The first thing to do is to organise the farmers into collectives. The consumers groups would then be able to negotiate with farmers' collectives for fixing the price of the products to be sold to the former in the market. However, peasant cooperatives are not a new idea in the country. Sadly, their long presence notwithstanding, the cooperative movements could not make much headway in the past. One would need to carry out some study to find out the shortcomings that rendered those past attempts at developing the farmers' cooperatives into gainful institutions of the farmers. One basic limitation those peasant cooperatives suffered from is that they were mostly saving groups and their goals were not specific. As a consequence, they fell easy prey to village politics and were misused by the powerful rural elite, the corrupt members of the union council or parishad. Whatever access those cooperative groups had to the resources of the institutions like banks, local government bodies and other government as well as social institutions, the powerful social elites representing those cooperative societies grabbed at those. The larger section of the peasant community, the poor and the middle peasants who had no voice in these forums, gradually lost their interest in these cooperative societies.
It is worthwhile to note that banking on the failure of the cooperative societies, NGOs have made their entry into the village communities of Bangladesh with their promises of changing the farmers' lot. But how far they have really fulfilled their mission is another story.
The country chief of UN's Food and Agriculture Organisation (FAO), Ad Spijkers, in an interview the other day stressed agriculture as the 'backbone' of the economy and stressed bringing the consumers groups on the doorstep of the farmers so that the latter may get fair price for their products. On this score he mentioned the experience of Netherlands in linking the consumers' groups to the markets close the farmers. To this end farmers would need to organise themselves into associations so that they may bargain with the consumers on their doorstep. This is one way of eliminating the middlemen. But the farmers' group will need proper market information to increase their bargaining power. The FAO official also mentioned the role crop insurance can play in protecting the farmers' interest and suggested launching of a crop insurance schemes on a pilot scale, which, however, would be difficult to design and deliver in a situation where the agriculture itself is fragmented, he admitted.
Anyway, these bottlenecks have to be overcome, if farmers are to be helped and agriculture taken out of its feudal bondage. In this context, adequate investments in agriculture by the government as well as the private sector would help farmers produce more, organise themselves better and set bargain price for their products with the wholesalers who would have to arrive at the farm gates to get the supply of their commodities. And, of course, it must not be the other way around.
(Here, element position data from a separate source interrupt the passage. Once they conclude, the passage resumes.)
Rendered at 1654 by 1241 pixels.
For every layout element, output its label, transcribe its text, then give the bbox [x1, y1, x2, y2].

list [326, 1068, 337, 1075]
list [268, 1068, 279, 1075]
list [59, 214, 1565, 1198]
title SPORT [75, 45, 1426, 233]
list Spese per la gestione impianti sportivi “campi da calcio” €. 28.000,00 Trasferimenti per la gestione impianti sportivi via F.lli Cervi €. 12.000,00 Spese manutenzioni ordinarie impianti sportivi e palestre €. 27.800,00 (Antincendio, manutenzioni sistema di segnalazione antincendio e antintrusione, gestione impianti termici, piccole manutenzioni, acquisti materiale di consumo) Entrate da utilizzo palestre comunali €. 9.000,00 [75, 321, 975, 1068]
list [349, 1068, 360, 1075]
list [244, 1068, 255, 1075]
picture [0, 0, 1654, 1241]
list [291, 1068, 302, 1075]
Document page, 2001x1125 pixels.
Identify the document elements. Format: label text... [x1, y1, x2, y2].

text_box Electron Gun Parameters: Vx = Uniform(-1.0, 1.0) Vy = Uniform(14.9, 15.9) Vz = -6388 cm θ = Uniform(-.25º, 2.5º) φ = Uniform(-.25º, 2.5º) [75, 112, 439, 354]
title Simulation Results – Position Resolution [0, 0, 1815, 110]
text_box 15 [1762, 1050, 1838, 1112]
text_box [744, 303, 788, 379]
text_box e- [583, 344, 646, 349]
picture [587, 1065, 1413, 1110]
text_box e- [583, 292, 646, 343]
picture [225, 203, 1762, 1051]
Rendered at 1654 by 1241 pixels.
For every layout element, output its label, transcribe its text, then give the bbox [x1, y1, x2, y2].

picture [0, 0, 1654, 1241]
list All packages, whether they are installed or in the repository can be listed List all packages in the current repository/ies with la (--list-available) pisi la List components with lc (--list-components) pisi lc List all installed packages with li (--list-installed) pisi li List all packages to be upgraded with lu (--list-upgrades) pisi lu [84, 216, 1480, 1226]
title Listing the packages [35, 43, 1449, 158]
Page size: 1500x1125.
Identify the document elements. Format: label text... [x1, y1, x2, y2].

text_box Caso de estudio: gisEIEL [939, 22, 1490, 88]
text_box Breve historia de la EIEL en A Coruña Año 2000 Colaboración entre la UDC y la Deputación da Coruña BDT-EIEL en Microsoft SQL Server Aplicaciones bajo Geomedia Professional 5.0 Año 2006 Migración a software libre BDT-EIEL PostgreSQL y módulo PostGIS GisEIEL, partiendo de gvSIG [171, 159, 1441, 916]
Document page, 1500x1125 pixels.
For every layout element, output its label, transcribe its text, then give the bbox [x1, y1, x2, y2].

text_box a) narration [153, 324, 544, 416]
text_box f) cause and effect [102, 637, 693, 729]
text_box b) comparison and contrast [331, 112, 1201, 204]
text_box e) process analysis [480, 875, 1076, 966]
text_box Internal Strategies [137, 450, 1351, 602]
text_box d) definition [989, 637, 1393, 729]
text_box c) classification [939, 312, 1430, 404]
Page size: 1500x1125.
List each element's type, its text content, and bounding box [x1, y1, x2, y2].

This is how the farmers may gradually begin to bring about a change in their lot by themselves.
The government can build necessary infrastructure, provide orientations about modern marketing, develop information centres for them in their rural setting so that the farmers' collectives may equip themselves better.
In this way, by developing and strengthening the farmers' groups and increasing agriculture's productivity, it is possible for the nation and the entire economy to take a big leap forward.